Федеральная служба по надзору в сфере здравоохранения и социального развития на основании результатов экспертизы качества, представленных ЗАО «Сервье», сообщает о необходимости изъятия фальсифицированного лекарственного препарата «Предуктал МВ, таблетки с модифицированным высвобождением покрытые оболочкой 35 мг № 60», серий 2388, 2246, на упаковках которого указан производитель «Лаборатории Сервье», произведено «Фармацевтическое предприятие Анфарм А.О.», Польша, выявленых на территории Российской Федерации Оперативно-розыскным бюро № 5 Департамента экономической безопасности МВД РФ.

Изъятию и уничтожению в установленном порядке подлежат упаковки фальсифицированного лекарственного препарата «Предуктал МВ, таблетки с модифицированным высвобождением покрытые оболочкой 35 мг № 60», серий 2388, 2246, имеющие отличительные признаки, указанные в приложении.

Федеральная служба по надзору в сфере здравоохранения и социального развития предлагает субъектам обращения лекарственных средств провести проверку наличия фальсифицированного лекарственного средства по отличительным признакам для изъятия и уничтожения в установленном порядке.
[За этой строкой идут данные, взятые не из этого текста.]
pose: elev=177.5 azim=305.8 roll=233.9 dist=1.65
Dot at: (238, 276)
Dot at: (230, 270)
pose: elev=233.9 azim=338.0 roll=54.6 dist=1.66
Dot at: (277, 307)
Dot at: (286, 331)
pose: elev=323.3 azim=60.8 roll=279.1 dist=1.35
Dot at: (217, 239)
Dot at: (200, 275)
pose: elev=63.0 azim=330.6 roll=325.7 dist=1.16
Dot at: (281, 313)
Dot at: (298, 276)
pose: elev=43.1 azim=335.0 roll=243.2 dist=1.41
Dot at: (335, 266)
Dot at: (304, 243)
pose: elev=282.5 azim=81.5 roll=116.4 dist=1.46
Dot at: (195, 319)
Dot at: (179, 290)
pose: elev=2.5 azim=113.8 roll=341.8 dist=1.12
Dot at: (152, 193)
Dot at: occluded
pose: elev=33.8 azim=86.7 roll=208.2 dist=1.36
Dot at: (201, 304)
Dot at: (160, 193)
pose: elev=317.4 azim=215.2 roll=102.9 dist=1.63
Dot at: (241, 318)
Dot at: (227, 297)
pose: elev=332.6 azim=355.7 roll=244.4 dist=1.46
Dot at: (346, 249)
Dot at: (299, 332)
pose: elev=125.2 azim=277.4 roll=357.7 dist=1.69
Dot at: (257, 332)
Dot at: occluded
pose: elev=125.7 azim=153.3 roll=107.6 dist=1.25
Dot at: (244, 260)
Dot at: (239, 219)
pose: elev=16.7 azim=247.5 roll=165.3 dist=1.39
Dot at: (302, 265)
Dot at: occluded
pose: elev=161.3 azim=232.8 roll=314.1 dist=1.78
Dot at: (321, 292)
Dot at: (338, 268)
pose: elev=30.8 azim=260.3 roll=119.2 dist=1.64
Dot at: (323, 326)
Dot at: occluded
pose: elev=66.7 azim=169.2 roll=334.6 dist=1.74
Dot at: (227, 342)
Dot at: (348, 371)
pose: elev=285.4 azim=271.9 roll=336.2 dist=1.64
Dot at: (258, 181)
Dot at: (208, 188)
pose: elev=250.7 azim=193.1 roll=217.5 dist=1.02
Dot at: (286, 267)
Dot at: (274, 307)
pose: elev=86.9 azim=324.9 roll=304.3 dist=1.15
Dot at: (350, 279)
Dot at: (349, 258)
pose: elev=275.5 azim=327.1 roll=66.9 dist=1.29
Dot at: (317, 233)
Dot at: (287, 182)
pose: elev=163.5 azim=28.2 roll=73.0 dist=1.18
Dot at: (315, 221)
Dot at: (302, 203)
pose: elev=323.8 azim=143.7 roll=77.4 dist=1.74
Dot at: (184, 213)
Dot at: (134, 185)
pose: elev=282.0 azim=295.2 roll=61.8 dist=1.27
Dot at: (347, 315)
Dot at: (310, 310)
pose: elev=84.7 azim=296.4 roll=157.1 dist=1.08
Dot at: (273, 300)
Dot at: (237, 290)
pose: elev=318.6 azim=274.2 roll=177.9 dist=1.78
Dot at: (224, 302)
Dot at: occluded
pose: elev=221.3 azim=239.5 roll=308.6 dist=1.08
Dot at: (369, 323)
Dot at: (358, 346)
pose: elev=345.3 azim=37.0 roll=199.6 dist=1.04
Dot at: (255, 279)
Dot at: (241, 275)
О результатах проверки проинформировать территориальный орган Росздравнадзора.

Территориальным органам Росздравнадзора провести мероприятия в соответствии с Порядком, предусмотренным письмом Росздравнадзора от 08.02.2006 № 01И-92/06 «Об организации работы территориальных управлений Росздравнадзора с информацией о недоброкачественных и фальсифицированных лекарственных средствах».

Приложение: на 1 л. в 1 экз.

Приложение к письму от 24.07.2007 № 01И-542/07

Отличительные признаки фальсифицированного препарата

«Предуктал МВ, таблетки с модифицированным высвобождением покрытые оболочкой, 35 мг № 60», серий 2388, 2246:

Оригинальный препарат	Фальсифицированный препарат
серия 2246
На вторичной упаковке название производителя указано: «АНФАРМ А.О., Польша»- есть пробел.	На вторичной упаковке название производителя указано: «АНФАРМА.О., Польша»- отсутствует пробел.
Расположение маркировки номера серии, даты производства и срока годности на закрывающем клапане вторичной упаковки, находится по центру.	Расположение маркировки номера серии, даты производства и срока годности на закрывающем клапане вторичной упаковки, смещено в левую сторону.
Боковой клапан вторичной упаковки имеет форму:	Боковой клапан вторичной упаковки имеет форму:
серия 2388
Боковой клапан вторичной упаковки имеет форму:	Боковой клапан вторичной упаковки имеет форму:
У вторичной упаковки цвет картона с внутренней стороны имеет розовый оттенок.	У вторичной упаковки цвет картона с внутренней стороны имеет голубоватый оттенок.
На вторичной упаковке, в надписи «высвобождением» все буквы пропечатаны четко, отдельно друг от друга.	На вторичной упаковке, в надписи «высвобождением» буквы «с» и «в» практически сливаются при написании.
Количественное содержание действующего вещества, а также показатель «Посторонние примеси» соответствуют НД 42-11626-05.	Количественное содержание действующего вещества (менее 32,9-36,7 мг/табл.) , а также показатель «Посторонние примеси» (более 0,2%) не соответствуют НД 42-11626-05.